Shimmer’s Story of Leadership, Honesty, and Unshakable Boundaries

By Does This Help®

In the Creekerhood, where neighbors know each other by name and history runs as deep as the desert roots, Shimmer has earned a reputation for standing her ground — not for the sake of pride, but for the sake of principle.

Her journey into local leadership didn’t begin in the public spotlight. It started in offices, classrooms, volunteer roles, and community projects where she built systems and shared skills that others didn’t yet realize they needed. Long before “web builders” became the norm, Shimmer was developing them for Lawyers, Bankers, Businessmen and teaching by example. It was that forward-thinking approach that earned her an A+ from a Paradise Valley Community College professor during her time volunteering at Pinnacle High School — even as district politics cut short her role there.


From Pinnacle to CCUSD® – A Return with Purpose

Years later, she accepted her first volunteer role since Pinnacle — Room Mom in Mrs. McCulloch’s kindergarten classroom in CCUSD®. She didn’t come back to play teacher for a day; she came back to lead a project, the Mini Museum, and to equip teachers with tools they weren’t giving their students: accountability, choice-making, and foundational understanding before full immersion into technology.

Shimmer’s educational philosophy is simple but powerful:

“Teach children the ‘why’ before the ‘how.’ Give them the general knowledge first, so they understand what they’re doing before technology takes over their every direction.”

Her role was clear. But from the first days in that classroom, she faced boundary-crossing and public undermining. A teacher’s comment — “put your big girl panties on” — delivered in front of a class of kindergartners, including her own son, didn’t just disrespect her; it modeled exactly the kind of behavior she was there to help eliminate.


Boundaries Matter — in the Classroom and the Community

To Shimmer, leadership is about setting the example first, so those teaching children do so from a place of competence and respect. She doesn’t believe in stepping into a teacher’s role just to “prove” herself — because enabling professional gaps only teaches children that accountability is optional.

That same principle applies beyond school walls. When a leader sees a boundary crossed — whether by a teacher, a parent volunteer, or a neighbor — ignoring it invites repeat behavior. Shimmer’s strength lies in noticing those moments, documenting them, and addressing them head-on.


Respectful Communication and Self-Governance

From kindergarten through third grade, Shimmer’s son was placed in classrooms where multiple teachers used phrases like “put a bubble in it” or “zip it” to silence him. While some adults may view these words as harmless, they are simply disguised ways of telling a child to shut up.

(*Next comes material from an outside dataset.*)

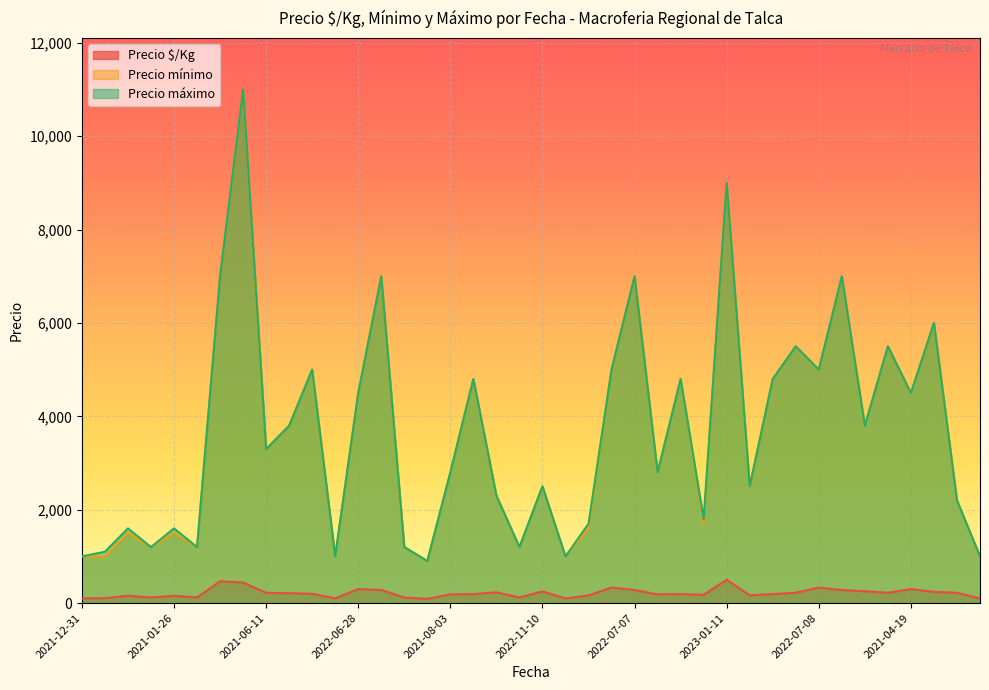

Read the Precio mínimo value at 2021-04-12, to the nearest 10.

5500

In a nation built on self-governance, the very foundation of independence rests on the ability to speak, to reason, and to be heard. Teaching a child to govern themselves begins with showing them that their voice matters — that they have the right to express themselves respectfully and to be treated with dignity in return. When we silence children in ways that diminish them, we erode the skills they need to be independent thinkers and responsible citizens.

We stand for our Pledge of Allegiance because it is more than a ritual — it is a declaration that we honor the principles that unite us: liberty, justice, and respect for all. As we stand with our flag, we stand with every person who has ever stood before it, pledging to uphold those same values.

That means modeling respect in every interaction — especially in our classrooms. A teacher’s words shape a child’s understanding of authority, freedom, and their own self-worth. If we want children to grow into citizens who uphold the values of our pledge, we must first uphold those values in how we speak to them.


Honesty Without Apology

Part of standing in the Creekerhood is living transparently. Shimmer is open about being a smoker who long ago quit tobacco and now uses cannabis exclusively. She does so lawfully, privately, and with intention. She does not abuse it; she uses it. And she refuses to let others’ ignorance or bias distort the truth.

“Some people have judged me over something they don’t understand and have no authority to judge. That prejudice hasn’t just affected me — it’s kept children from learning what I know, and that’s the real loss for this community.”

In her view, honesty is not a weakness to be hidden, but a standard to be upheld. The children of the Creekerhood deserve to see leaders who own their truth — and to learn that integrity matters more than appearances.


Why She Stands

Shimmer stands in the Creekerhood because she believes it is worth protecting. She stands for boundaries that keep teachers teaching, leaders leading, and children safe to learn without mixed messages. She stands for truth over rumor, accountability over avoidance, and respect over power plays.

In a world quick to judge, Shimmer’s presence is a reminder:

  • Leadership isn’t about titles — it’s about the example you set.
  • Honesty isn’t about pleasing everyone — it’s about refusing to hide.
  • And in the Creekerhood, strength isn’t measured by volume — it’s measured by the courage to keep standing, even when you stand alone.

Does This Help® believes in leaders like Shimmer because communities thrive when the people in them are unafraid to tell the truth, set the standard, and call out the moments that matter.